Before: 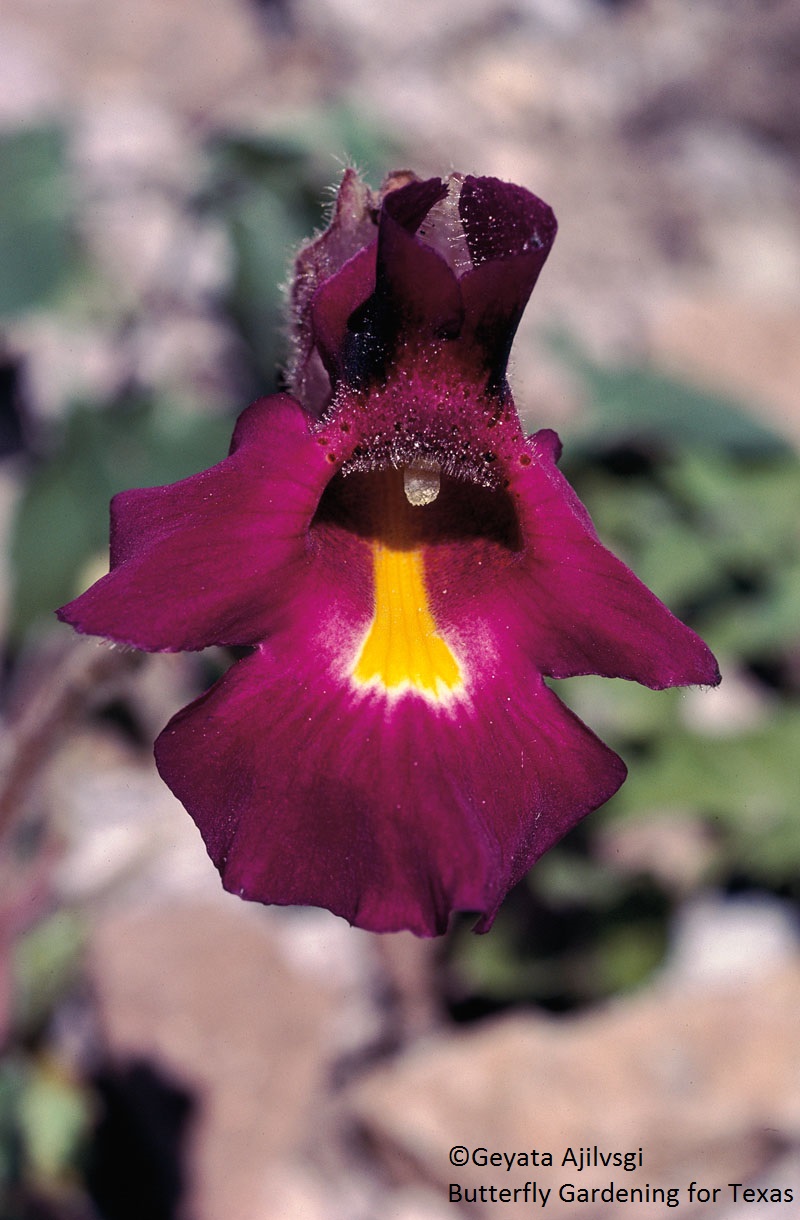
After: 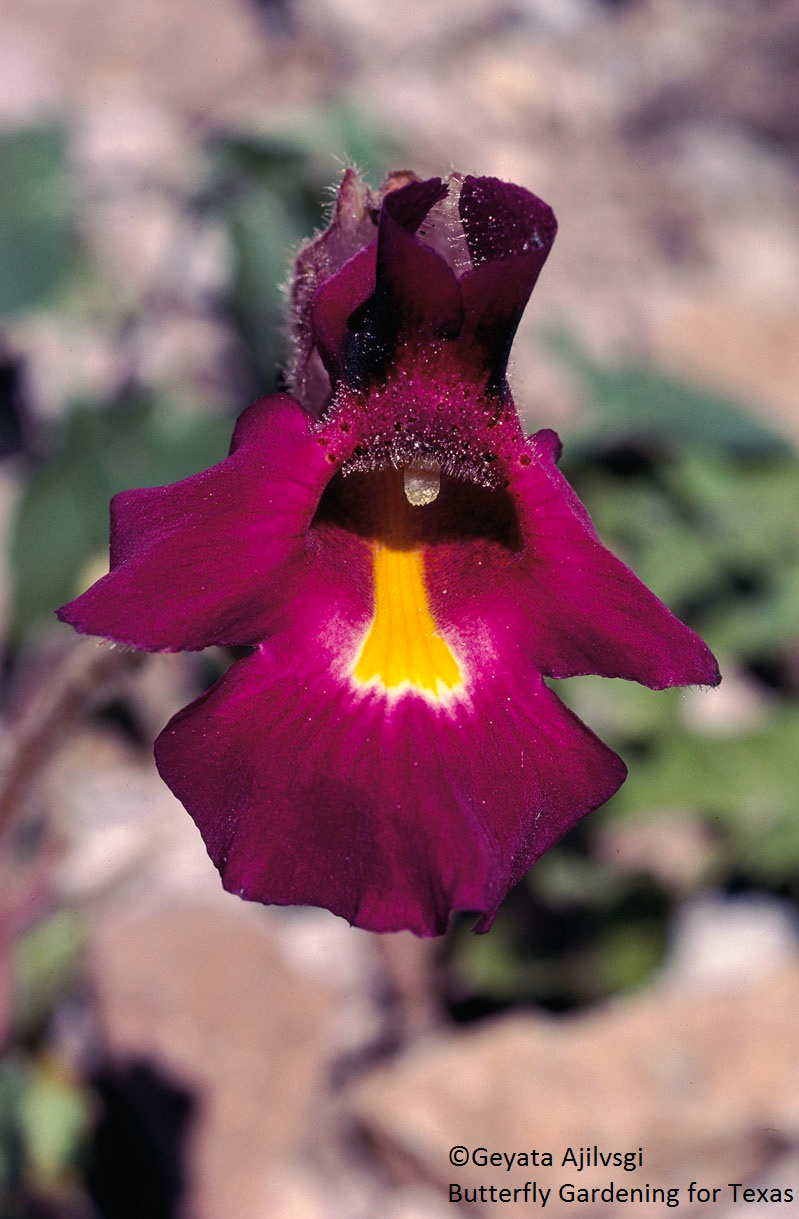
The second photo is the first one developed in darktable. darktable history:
crop and rotate: left 0.085%, bottom 0.006%
color correction: highlights a* 0.654, highlights b* 2.76, saturation 1.1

Directive => Transcribe every line of the data above exactly, leaving out the pictures.

Reply =>
Before: 
After: 
The second photo is the first one developed in darktable. darktable history:
crop and rotate: left 0.085%, bottom 0.006%
color correction: highlights a* 0.654, highlights b* 2.76, saturation 1.1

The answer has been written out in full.